Post Created Dec 29, 2011 10:23:34 PM

I have a boyfriend. Just tht he's very shy n only appears in my dreams. But i have yet to see what he looks like.

HAHAHA #joke

Sunday, November 6, 2011

Post Created Nov 6, 2011 11:40:31 AM

I have been lonely the previous sem. I'm better now ^^ i guess thats why 2ne1's lonely stopped getting stuck in my head n i have lesser emo thoughts. I'm back to the old me!!!

Internship is still quite fun. Somehow i'm closer to my collegues than to my other NP interns. Maybe coz i went to client's place w yang zhen ^^

I alr received my interim evaluation. I know wad i'm lousy at. Particularly bad at communication. I feel i somewhat speak like a pai. N i like to talk loudly. Who to blame =.= Blame all the frens who impacted me too much? Hahahahaha. Nah i just dun have a strong character. Damn why didnt i pick up my frens good traits rather than the bad ones. I'm an easily influenced kinda girl :x

I gotta rmb i got 60/80 for interim! I love the part about my efficiency. Hehehehe. YAY

Saturday, August 20, 2011

Post Created Aug 20, 2011 2:55:10 AM

I feel like i have missed out on a lot of fun in life. In this (almost) 19 years of my life, i still have lots i want to do but i havent done before. Theres so many things that i should spend my teenage years doing but i just dun seem to have anybody to go with me.

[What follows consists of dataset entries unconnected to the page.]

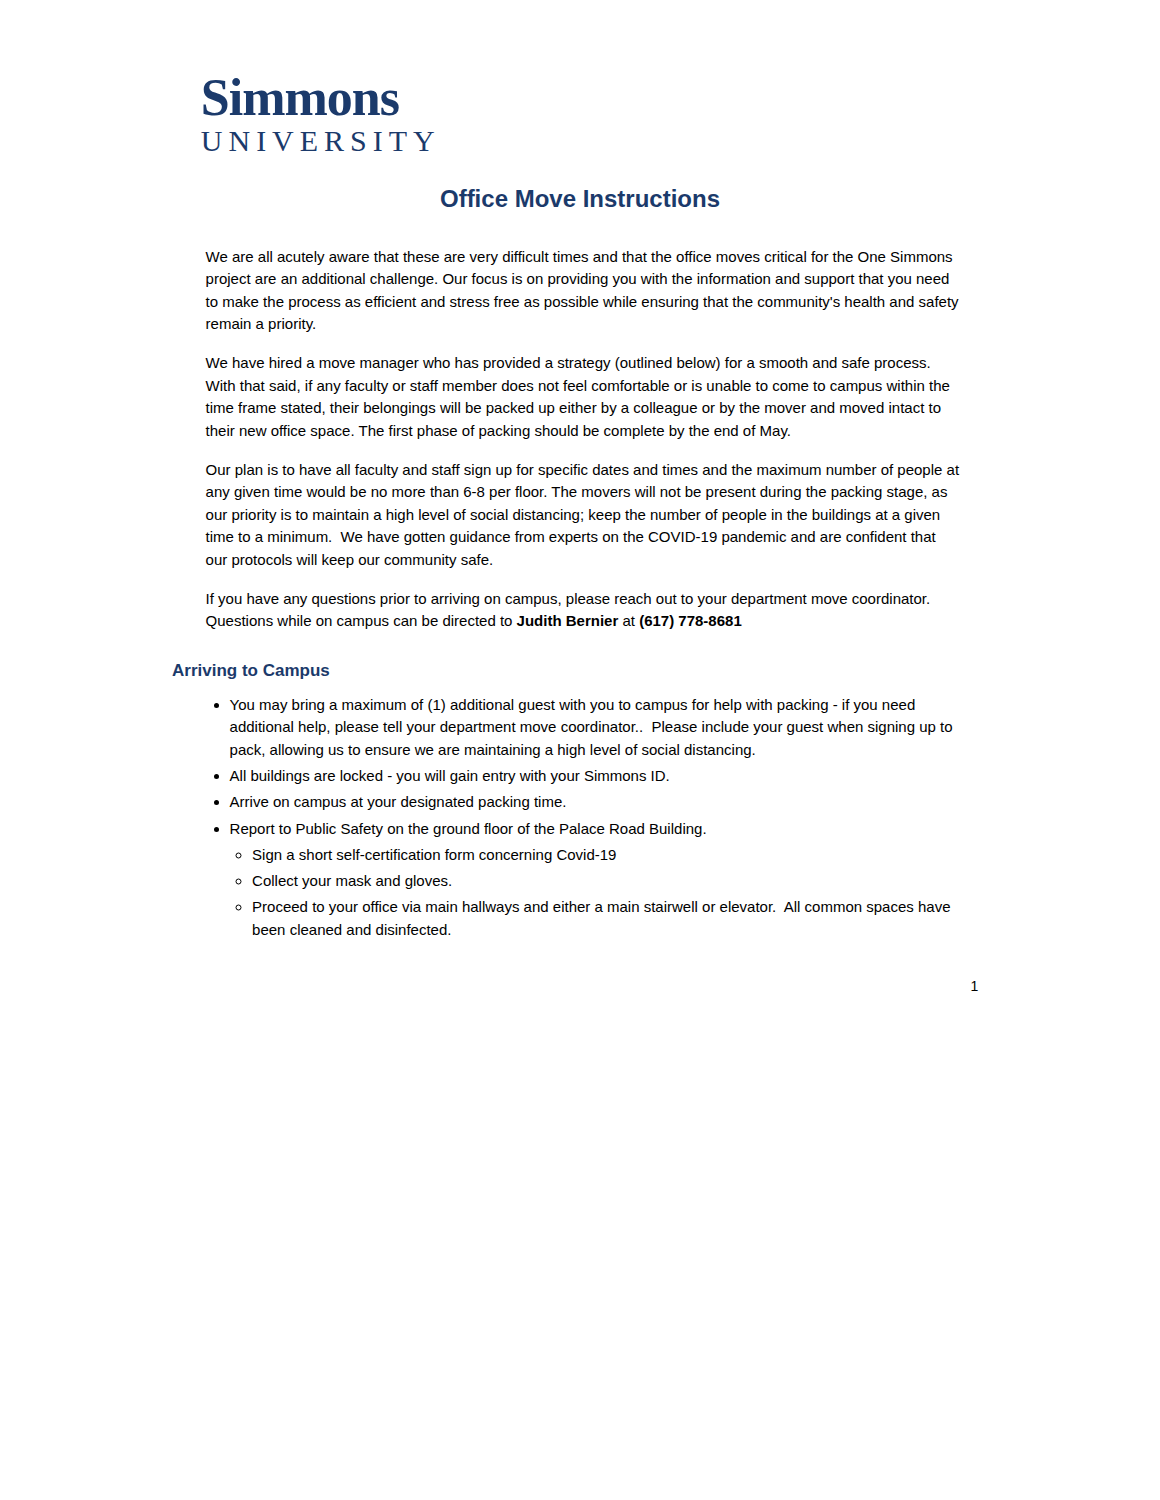Simmons
UNIVERSITY
Office Move Instructions
We are all acutely aware that these are very difficult times and that the office moves critical for the One Simmons project are an additional challenge. Our focus is on providing you with the information and support that you need to make the process as efficient and stress free as possible while ensuring that the community's health and safety remain a priority.
We have hired a move manager who has provided a strategy (outlined below) for a smooth and safe process. With that said, if any faculty or staff member does not feel comfortable or is unable to come to campus within the time frame stated, their belongings will be packed up either by a colleague or by the mover and moved intact to their new office space. The first phase of packing should be complete by the end of May.
Our plan is to have all faculty and staff sign up for specific dates and times and the maximum number of people at any given time would be no more than 6-8 per floor. The movers will not be present during the packing stage, as our priority is to maintain a high level of social distancing; keep the number of people in the buildings at a given time to a minimum. We have gotten guidance from experts on the COVID-19 pandemic and are confident that our protocols will keep our community safe.
If you have any questions prior to arriving on campus, please reach out to your department move coordinator. Questions while on campus can be directed to Judith Bernier at (617) 778-8681
Arriving to Campus
You may bring a maximum of (1) additional guest with you to campus for help with packing - if you need additional help, please tell your department move coordinator.. Please include your guest when signing up to pack, allowing us to ensure we are maintaining a high level of social distancing.
All buildings are locked - you will gain entry with your Simmons ID.
Arrive on campus at your designated packing time.
Report to Public Safety on the ground floor of the Palace Road Building.
Sign a short self-certification form concerning Covid-19
Collect your mask and gloves.
Proceed to your office via main hallways and either a main stairwell or elevator. All common spaces have been cleaned and disinfected.
1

My birthday is coming. But before that is exams first. Anytime before exams = studying or homework. I guess we all dun have much life. I wanna parteh but i'm not really that kind of party girl rite? Haish. Limits because of my character...

I cant even properly list down what i want to do coz i know i dun have the time to do any...

Well for one i definitely need to get my driving license. Then i want to learn korean. But i also want to learn dancing... Conflicting minds and thoughts... N then theres another issue that i hope for but never for once has it been fulfilled...

Tuesday, August 9, 2011

dalmatian

I hope for dalmatian comeback!!! I think its sept :)

Well in the meantime, officially mssing you will suffice. ^^




I'm officially missing you~! :')

Missing my friends la! N dalmatian onstage :)

2ne1 ugly





Another super addicting song! :) i think this year is 2ne1 year!!